Il nous tarde d’aller Celebrer le retour de la paix et l’independence de l’amerique avec notre ami. Nous faisons des voeux pour cet heureux moment.

Les amitiés des abbés de chalut et arnoux au cher petit fils.

[Note numbering follows the Franklin Papers source.]

5In the hand of Arnoux.

6BF had met Mably years earlier, through the abbé Chalut, and owned many of his works: XXVI, 504; XXVII, 388.

7Mably was offering to BF his De la manière d’écrire l’histoire (Paris, 1783), which was approved for release (receiving its privilège du roi) on Dec. 7, 1782. A highly opinionated and controversial book, it covered all aspects of writing history, from the requisite scholarly preparation to points of style that would keep a work from being flat and lifeless. For Mably the primary purpose of history was to inspire a love of virtue. In his view the works of most Enlightenment historians lacked the clear sense of moral purpose he found in those of the ancient Greek and Roman historians. Some contemporary reviews of De la manière ridiculed Mably’s summary judgment of Voltaire that for all his erudition “[il] ne voyait pas au bout de son nez” (De la manière, p. 40): Tourneux, Correspondance littéraire, XIII, 225–9 (December, 1782); Jour. de Paris, Feb. 17, 1783.

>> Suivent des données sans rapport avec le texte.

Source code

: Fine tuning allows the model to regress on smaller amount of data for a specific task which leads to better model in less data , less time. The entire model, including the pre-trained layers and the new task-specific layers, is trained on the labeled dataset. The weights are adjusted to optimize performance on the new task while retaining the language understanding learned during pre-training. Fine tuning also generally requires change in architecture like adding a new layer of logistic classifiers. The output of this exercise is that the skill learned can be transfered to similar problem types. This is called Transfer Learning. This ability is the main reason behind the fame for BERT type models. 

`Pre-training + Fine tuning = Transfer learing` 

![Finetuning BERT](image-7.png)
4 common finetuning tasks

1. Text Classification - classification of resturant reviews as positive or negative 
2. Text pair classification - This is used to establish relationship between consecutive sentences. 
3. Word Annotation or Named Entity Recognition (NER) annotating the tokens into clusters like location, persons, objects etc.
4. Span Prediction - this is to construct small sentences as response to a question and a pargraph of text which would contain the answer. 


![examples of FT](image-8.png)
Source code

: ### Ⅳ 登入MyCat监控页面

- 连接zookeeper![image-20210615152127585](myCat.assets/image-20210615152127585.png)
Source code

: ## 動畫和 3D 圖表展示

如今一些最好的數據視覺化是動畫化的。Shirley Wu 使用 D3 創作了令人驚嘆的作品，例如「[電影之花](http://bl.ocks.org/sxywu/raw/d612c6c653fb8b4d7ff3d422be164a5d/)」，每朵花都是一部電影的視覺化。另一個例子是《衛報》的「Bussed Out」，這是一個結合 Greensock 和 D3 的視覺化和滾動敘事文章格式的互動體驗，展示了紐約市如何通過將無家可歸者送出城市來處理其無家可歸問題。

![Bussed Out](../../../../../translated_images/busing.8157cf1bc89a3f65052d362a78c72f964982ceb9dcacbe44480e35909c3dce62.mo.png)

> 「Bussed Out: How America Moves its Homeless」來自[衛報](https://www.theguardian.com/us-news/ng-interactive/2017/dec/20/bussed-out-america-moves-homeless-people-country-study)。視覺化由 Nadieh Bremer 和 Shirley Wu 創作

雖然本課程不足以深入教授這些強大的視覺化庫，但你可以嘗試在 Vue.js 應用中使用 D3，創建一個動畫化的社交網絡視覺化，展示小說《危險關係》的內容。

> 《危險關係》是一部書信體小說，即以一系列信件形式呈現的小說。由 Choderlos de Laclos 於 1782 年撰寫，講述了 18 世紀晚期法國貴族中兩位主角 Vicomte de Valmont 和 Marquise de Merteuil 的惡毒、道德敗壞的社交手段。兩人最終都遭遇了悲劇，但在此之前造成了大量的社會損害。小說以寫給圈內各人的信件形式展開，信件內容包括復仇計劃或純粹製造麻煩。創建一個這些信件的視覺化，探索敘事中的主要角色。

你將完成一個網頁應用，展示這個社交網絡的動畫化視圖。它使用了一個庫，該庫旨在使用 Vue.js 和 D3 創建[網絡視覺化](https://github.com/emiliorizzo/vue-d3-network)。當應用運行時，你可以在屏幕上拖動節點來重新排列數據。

On Dec. 19, and again on Jan. 5, JA dined with Mably in the company of Chalut and others. Mably discussed with JA his plan to write on the American constitutions; this led to an exchange of letters and the publication of Mably’s Observations sur le gouvernement et les loix des Etats-Unis d’Amérique (Paris, 1784): Charles Francis Adams, ed., The Works of John Adams … (10 vols., Boston, 1850–6), V, 491–2; Butterfield, John Adams Diary, III, 97, 101–2.